Recently a friend of mine approached me with a weird question: how to install Windows on a machine without a CD or Floppy drive. I was intrigued. The obvious question here was “why?” It turned out that he just ordered himself one of those Dell Mini notebooks. Naturally, like every living being on planet Earth my friend hates Windows Vista with a passion and as a result he didn’t really feel like paying a Vista tax. So he opted for the Ubuntu version with the intention of installing his copy of Windows XP on the machine. But while he was in the cost saving mode, he also decided not to purchase the optional external CD drive.
Oops… That CD drive was sort of there for a reason. He realized that after it was too late to do anything. So now he basically wanted to know if it’s possible to install XP from a USB thumb drive. Can it be done? Apparently, yes it can. All you need to do, is google for it.
But at the time we were having this conversation I gave him a benefit of the doubt and assumed he already did search it online, and came up empty. And since I didn’t know the solution of the top of my head, I got a crazy idea.
“Why don’t you just keep Ubuntu?” I asked him.
I mean, it’s a Dell Mini with a 16GB solid state drive and a tiny ass screen – he is definitely not going to use that machine for gaming, photoshop or other Windows centric stuff like that. The machine will likely be used as a hardware extension of a web browser. The OS is mostly an overhead on a machine like that.
Now, I’m not a linux evangelist. I don’t go around telling people to switch to Linux. I honestly can’t do that anymore because I know that my experience with the OS is irrelevant. I am a computer geek a software developer and linux enthusiast. This makes so far removed from the general population, that I can hardly relate to your average Windows user.
Nevertheless I did my best to give him a quick pitch on how the OS will be mostly irrelevant on that machine. And it will run most of his favorite apps – like firefox for example.
“Will it run Chrome?” he demanded.
Of course it will run chrome. Then again last time I used Linux version of Chrome Flash didn’t work yet, but they fucking update it daily.
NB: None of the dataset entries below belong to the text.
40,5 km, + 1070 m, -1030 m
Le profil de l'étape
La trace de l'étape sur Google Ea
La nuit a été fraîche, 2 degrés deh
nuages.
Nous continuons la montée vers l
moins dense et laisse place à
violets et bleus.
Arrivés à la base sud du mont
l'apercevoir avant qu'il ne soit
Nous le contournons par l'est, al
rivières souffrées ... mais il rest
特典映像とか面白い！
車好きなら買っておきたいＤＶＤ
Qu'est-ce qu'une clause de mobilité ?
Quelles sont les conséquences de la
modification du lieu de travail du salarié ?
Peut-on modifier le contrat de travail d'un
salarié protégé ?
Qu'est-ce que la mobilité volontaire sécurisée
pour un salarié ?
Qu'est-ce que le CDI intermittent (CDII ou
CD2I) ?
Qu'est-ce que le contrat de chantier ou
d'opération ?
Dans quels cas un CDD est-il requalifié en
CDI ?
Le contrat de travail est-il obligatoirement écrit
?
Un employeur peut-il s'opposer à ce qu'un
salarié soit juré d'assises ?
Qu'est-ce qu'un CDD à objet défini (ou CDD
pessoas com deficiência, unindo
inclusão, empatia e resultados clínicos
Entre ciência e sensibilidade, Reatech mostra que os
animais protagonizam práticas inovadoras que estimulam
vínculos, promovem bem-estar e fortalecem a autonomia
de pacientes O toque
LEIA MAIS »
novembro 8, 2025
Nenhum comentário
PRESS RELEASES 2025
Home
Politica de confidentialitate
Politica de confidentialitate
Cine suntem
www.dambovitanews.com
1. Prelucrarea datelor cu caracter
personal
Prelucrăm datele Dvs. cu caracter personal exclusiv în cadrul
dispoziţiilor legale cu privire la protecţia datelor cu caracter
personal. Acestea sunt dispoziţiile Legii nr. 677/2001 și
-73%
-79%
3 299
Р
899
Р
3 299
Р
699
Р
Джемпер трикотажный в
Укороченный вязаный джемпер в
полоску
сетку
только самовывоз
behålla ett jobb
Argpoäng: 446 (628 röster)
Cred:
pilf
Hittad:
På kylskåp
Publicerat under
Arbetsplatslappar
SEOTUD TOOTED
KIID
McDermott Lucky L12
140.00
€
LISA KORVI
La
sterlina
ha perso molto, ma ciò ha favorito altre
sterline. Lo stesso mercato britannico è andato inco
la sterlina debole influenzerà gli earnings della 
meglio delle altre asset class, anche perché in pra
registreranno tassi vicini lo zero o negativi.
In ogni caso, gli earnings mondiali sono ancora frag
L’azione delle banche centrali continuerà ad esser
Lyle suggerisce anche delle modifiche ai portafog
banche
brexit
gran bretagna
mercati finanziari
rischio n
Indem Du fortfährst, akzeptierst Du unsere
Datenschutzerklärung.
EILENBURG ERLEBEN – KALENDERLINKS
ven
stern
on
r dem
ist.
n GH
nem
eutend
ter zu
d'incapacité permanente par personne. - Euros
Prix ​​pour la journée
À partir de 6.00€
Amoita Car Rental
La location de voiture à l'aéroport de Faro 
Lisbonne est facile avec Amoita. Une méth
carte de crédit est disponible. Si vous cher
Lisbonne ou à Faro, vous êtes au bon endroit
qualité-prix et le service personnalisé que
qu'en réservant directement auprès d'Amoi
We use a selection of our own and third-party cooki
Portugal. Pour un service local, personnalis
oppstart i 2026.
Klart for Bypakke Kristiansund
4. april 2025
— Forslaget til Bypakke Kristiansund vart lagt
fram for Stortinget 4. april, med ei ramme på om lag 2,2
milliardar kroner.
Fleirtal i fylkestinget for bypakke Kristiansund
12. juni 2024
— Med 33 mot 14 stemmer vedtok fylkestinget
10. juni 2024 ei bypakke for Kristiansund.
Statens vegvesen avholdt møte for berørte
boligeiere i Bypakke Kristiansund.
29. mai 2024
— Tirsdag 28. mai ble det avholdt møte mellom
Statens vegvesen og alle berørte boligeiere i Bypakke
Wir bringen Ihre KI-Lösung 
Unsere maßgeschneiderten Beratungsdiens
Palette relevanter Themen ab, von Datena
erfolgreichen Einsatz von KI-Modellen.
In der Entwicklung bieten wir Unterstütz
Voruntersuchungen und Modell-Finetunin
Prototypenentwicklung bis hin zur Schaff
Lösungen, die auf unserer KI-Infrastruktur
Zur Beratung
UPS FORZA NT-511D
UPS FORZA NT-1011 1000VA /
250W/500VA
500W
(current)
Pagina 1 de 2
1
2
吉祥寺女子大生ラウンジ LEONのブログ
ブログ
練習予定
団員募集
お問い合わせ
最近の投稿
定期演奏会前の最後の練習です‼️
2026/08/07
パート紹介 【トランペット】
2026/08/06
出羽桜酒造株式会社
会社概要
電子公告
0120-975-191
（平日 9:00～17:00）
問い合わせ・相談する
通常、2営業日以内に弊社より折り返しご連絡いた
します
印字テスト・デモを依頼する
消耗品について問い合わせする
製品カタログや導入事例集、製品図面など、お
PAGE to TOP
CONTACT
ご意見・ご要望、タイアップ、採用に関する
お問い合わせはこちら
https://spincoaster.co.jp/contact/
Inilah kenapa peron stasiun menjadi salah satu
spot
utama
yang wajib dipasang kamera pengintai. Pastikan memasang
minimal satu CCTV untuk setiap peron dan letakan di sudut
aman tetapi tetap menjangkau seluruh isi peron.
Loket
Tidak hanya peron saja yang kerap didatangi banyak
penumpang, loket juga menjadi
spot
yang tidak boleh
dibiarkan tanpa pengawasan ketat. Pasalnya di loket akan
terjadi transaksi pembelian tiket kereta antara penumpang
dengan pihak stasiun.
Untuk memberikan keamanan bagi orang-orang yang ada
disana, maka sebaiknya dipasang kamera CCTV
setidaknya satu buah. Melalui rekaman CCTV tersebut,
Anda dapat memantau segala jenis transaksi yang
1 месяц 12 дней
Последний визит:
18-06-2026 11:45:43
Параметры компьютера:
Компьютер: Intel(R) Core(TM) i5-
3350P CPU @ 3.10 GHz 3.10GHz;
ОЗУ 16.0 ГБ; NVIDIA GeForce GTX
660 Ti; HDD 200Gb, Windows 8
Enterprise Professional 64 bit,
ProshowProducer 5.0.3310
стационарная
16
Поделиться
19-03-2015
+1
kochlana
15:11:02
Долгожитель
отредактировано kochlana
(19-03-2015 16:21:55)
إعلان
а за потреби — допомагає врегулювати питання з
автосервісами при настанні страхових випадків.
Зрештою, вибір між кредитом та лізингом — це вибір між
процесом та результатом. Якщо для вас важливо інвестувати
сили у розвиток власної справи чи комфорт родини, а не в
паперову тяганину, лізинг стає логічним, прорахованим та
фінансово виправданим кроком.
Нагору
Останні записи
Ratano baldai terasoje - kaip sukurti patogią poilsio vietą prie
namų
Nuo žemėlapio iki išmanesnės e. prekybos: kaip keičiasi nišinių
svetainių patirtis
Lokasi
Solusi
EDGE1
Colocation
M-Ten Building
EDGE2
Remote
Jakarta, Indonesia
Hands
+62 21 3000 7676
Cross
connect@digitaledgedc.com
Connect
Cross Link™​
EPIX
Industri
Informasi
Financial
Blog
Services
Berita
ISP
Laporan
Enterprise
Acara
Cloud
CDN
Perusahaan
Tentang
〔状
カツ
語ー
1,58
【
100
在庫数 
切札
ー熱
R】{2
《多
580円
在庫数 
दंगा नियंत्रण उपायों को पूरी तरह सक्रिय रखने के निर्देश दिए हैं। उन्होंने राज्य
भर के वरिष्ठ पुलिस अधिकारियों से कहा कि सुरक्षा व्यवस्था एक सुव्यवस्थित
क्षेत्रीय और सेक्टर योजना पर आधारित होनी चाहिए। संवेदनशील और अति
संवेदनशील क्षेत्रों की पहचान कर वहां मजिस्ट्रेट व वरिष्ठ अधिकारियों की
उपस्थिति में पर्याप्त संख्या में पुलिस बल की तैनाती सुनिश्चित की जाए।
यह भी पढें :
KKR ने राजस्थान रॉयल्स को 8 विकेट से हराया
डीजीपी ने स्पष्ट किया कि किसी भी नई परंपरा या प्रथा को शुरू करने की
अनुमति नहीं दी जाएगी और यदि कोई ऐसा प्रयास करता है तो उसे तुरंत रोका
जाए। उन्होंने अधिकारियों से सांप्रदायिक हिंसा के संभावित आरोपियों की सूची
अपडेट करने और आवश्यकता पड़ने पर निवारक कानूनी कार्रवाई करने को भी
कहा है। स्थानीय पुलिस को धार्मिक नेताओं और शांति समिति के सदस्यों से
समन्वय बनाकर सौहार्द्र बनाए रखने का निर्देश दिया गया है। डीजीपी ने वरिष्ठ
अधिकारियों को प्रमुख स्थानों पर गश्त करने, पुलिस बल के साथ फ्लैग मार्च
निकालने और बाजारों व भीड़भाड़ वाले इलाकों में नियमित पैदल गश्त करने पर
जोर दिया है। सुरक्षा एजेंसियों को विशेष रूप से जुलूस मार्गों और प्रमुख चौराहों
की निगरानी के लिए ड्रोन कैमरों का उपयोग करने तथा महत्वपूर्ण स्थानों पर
I quickly launched my copy of the browser to check, and lo – it was running flash quite flawlessly now.
My friend was not fully convinced yet. He started asking me about opening Word documents so I pulled up Open Office and illustrated how it works. Then I quickly downloaded and burned him a copy of the Gnome based Jaunty to show him what the OS that ships with his Mini will look like (I’m running Kubuntu on my laptop, and it looks quite different).
I booted it on his laptop, and he was blown away when he realized you can actually run a fully functional OS from the CD like that.
“But how can it do that?”
Well, because it’s really not that impressive. I mean, it doesn’t really matter whether your OS binaries are on the HD or on some other media. You have to load them into memory before they get executed anyway – so where they are originally is irrelevant. There is really no reason why Windows couldn’t have a Live CD version. In fact, you can easily make one with BartPE.
He was also enamored with virtual desktops. “It’s like tabs for your desktop” he said. I never thought about them like that, but yes – that’s a valid analogy. That’s technically how these things work.
He was also amazed on how many “features” were included in the OS itself. I had to explain that most of the applications he saw there were really stand alone open source projects – but by virtue of being free software they could be included in the free OS.
To make this long story short, my friend decided to keep Ubuntu on that machine – at least for now. In fact, he said he might replace it with the Notebook Remix version he found online so he can be running Jaunty (the Dell ships with Intrepid if I’m not mistaken). I told him that if he tries Ubuntu can’t deal with it, I’ll be happy to help him with the XP installation hack. He nodded, but I’ve seen that gleam in his eye that told me it won’t be needed. I think our little community might have a brand new member.
Now, I’m fairly sure my friend will continue using Windows. I didn’t “convert” him and made him into an exclusive Linux user. But he will give Ubuntu a try, and hopefully will like it becoming an OS agnostic nut bag like me. And that’s more than I could ever ask for.
We really don’t need to convert people, or try to ween them off of Windows. All we need to do is to show them the alternatives and find places in which they work well – like mini notebooks for example. This will have far reaching effects. For one, they will no longer automatically assume that OS == Windows. They will see that there are different operating systems that can be used for different purposes. Secondly, they will be now able to call MS on their bullshit as they will see that things can be done differently in the open source world. Thirdly… Well, they will be using linux. The more of us are there, the better. I don’t care if he still uses Windows on the other machine – he still counts as one of us.